Show a summary per file

File	Description
README.md	Document SWARM external MCP tools and link to roadmap/TDD docs.
docs/2026-05-25_swarm_mcp_tools_tdd.md	Add TDD matrix with requirements/scenarios/tests and status tracking.
docs/2026-05-25_swarm_mcp_tools_roadmap.md	Add/mark implemented roadmap for SWARM external MCP tools and trust model.
agent/tests/test_swarm_m5_trust_model.py	Add trust-boundary regression tests for run_swarm schema and variable handling.
agent/tests/test_swarm_m4_e2e.py	Add end-to-end worker tests covering remote MCP calls, metadata, redaction, and failure handling.
agent/tests/test_swarm_m3_boot_wiring.py	Add tests for SWARM agent config path resolution and loader behavior.
agent/tests/test_swarm_m2_registry_assembly.py	Add tests for merging/filtering local + remote MCP tools via build_swarm_registry.
agent/tests/test_swarm_m1_config_plumbing.py	Add tests ensuring agent_config plumbing and lazy behavior at construction time.
agent/src/tools/swarm_tool.py	Load SWARM agent config for in-process swarm tool execution.
agent/src/tools/init.py	Add build_swarm_registry and refactor filtered registry projection helper.
agent/src/swarm/worker.py	Use build_swarm_registry and emit remote MCP metadata in events.
agent/src/swarm/runtime.py	Thread optional agent_config through runtime into worker execution.
agent/src/config/loader.py	Implement SWARM config resolution + loader helper.
agent/src/config/init.py	Export load_swarm_agent_config.
agent/mcp_server.py	Load SWARM agent config before constructing SwarmRuntime in MCP run_swarm.
agent/cli/_legacy.py	Load SWARM agent config before constructing runtime in CLI live runner.
agent/api_server.py	Load SWARM agent config before constructing cached runtime in API server.

---

💡 Add Copilot custom instructions for smarter, more guided reviews. Learn how to get started.

[warren618]

Thanks for the quick update. I don't think this is mergeable yet.

The new pruning path in build_swarm_registry() breaks the existing MCP server-name collision handling. _prune_agent_config_for_swarm_tools() computes the local server-name segments from the full config, but then returns a new AgentConfig containing only the selected servers. build_registry() recomputes resolve_mcp_server_tool_name_segments() on that pruned config, so a colliding server such as foo-bar / foo_bar loses its hash suffix after pruning.

Example: the full config may expose mcp_foo_bar_db7329d5_ping, but after pruning build_registry() rebuilds it as mcp_foo_bar_ping, so the worker whitelist no longer matches and the tool is dropped as unavailable.

Could you preserve the original resolved local server-name mapping when pruning, or skip pruning for collision groups, and add a regression test with two colliding server names?

[shadowinlife]

@warren618 good catch — fixed in c4e107f.

The fix preserves the original resolved server-name mapping rather than skipping pruning:

1. _prune_agent_config_for_swarm_tools() now resolves local_server_names against the full config (so foo-bar / foo_bar collisions get their hash suffixes assigned), then returns both the pruned AgentConfig and the subset of name segments that belong to the retained servers — as a tuple. (agent/src/tools/__init__.py:235-263)
2. build_registry() gained a private _mcp_server_tool_name_segments parameter.
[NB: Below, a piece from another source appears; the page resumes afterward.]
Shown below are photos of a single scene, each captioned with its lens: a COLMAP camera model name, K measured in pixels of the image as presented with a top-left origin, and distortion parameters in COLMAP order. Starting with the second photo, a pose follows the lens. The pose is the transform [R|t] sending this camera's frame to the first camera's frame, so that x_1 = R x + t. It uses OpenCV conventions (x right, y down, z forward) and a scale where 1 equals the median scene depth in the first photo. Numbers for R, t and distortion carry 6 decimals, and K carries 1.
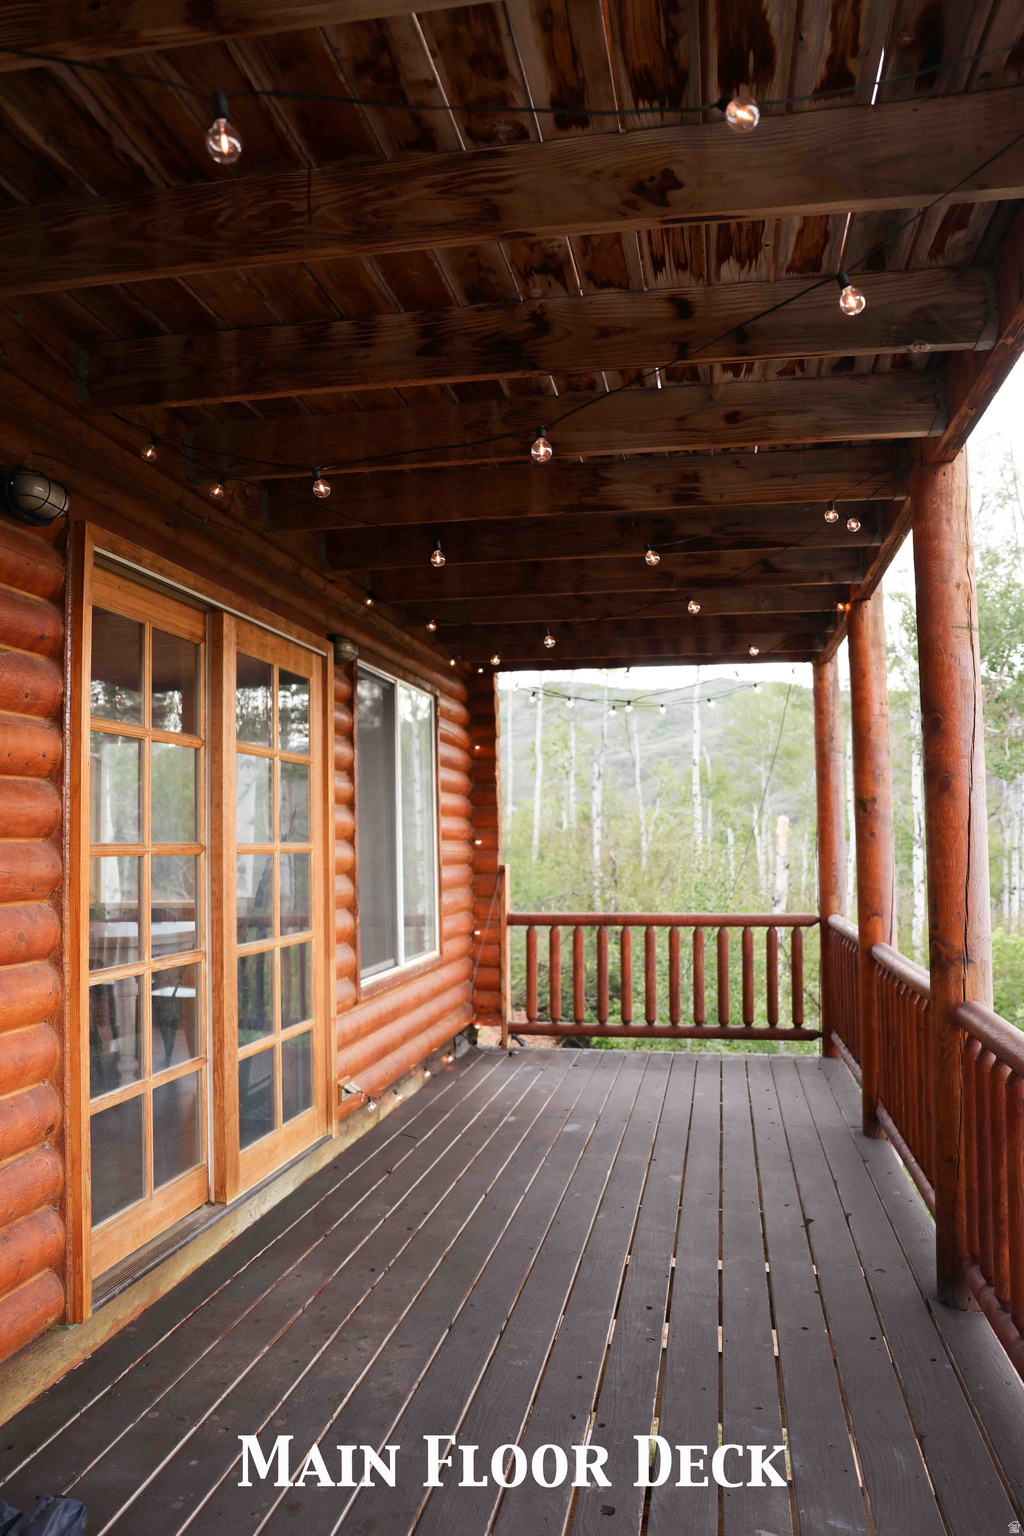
lens RADIAL K [[1141.8, 0, 512.5], [0, 1141.8, 776.3], [0, 0, 1]] dist [-0.120230, 0.105087]
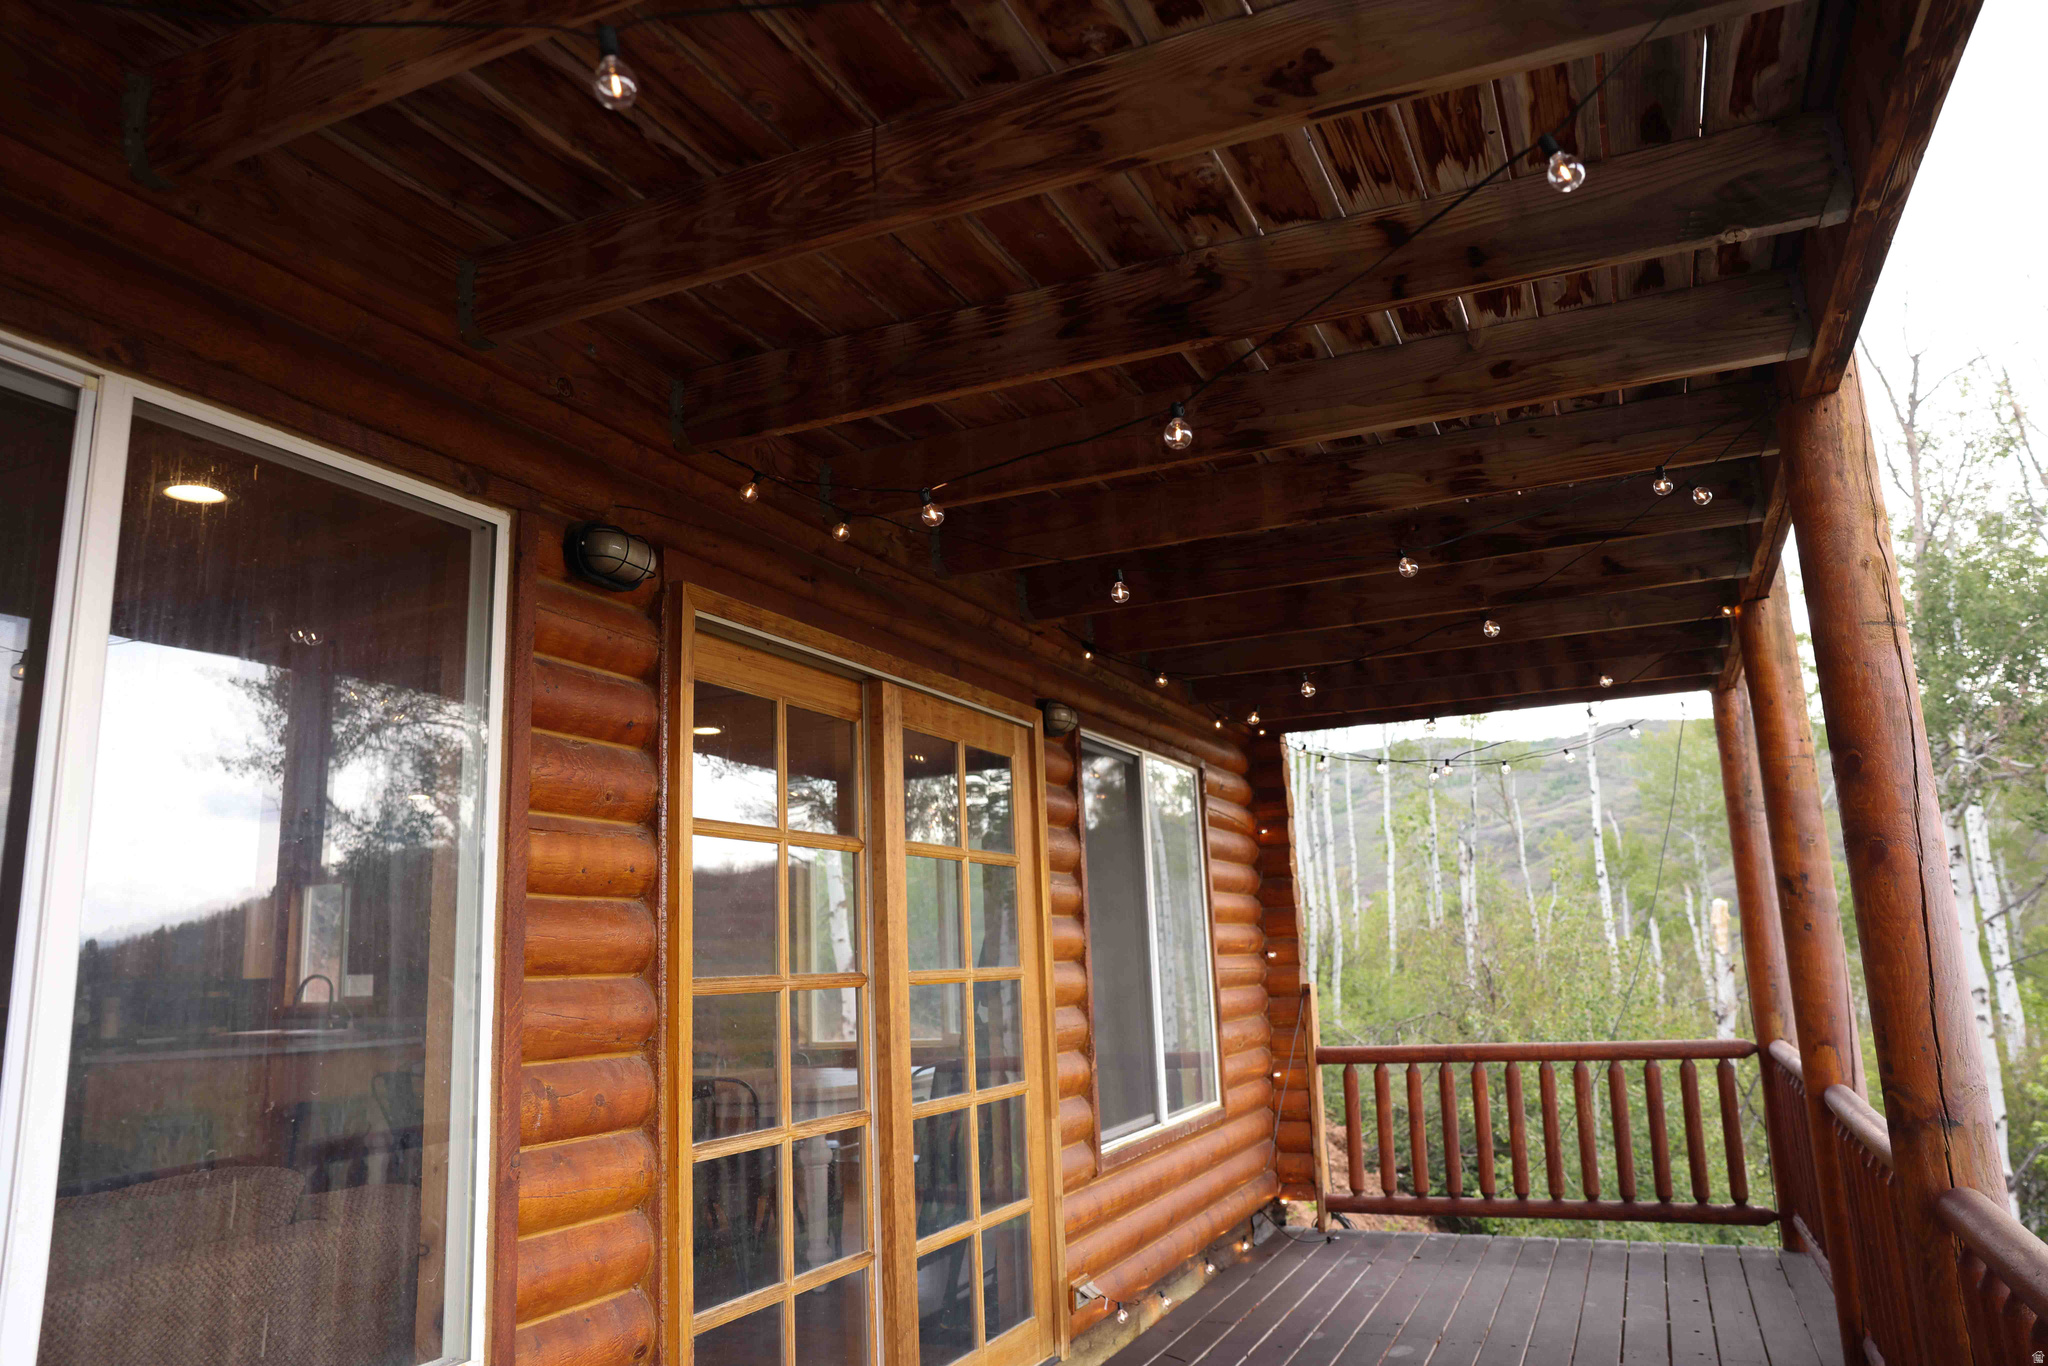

When the swarm path supplies it, build_registry() skips its own re-resolution and uses the caller-supplied mapping — so the disambiguation computed against the full config survives pruning verbatim. (agent/src/tools/__init__.py:74, 137-146)
3. Regression test test_build_swarm_registry_preserves_collision_hash_prefix_after_pruning exercises exactly the foo-bar / foo_bar case you described: constructs both servers, derives the expected suffixed tool name via resolve_mcp_server_tool_name_segments(), requests it through the whitelist, and asserts the registry contains the suffixed name and build_mcp_tool_wrappers was called with the matching local_server_name=. (agent/tests/test_swarm_m2_registry_assembly.py:221-247)

All 27 M-series tests pass locally on c4e107f. PTAL.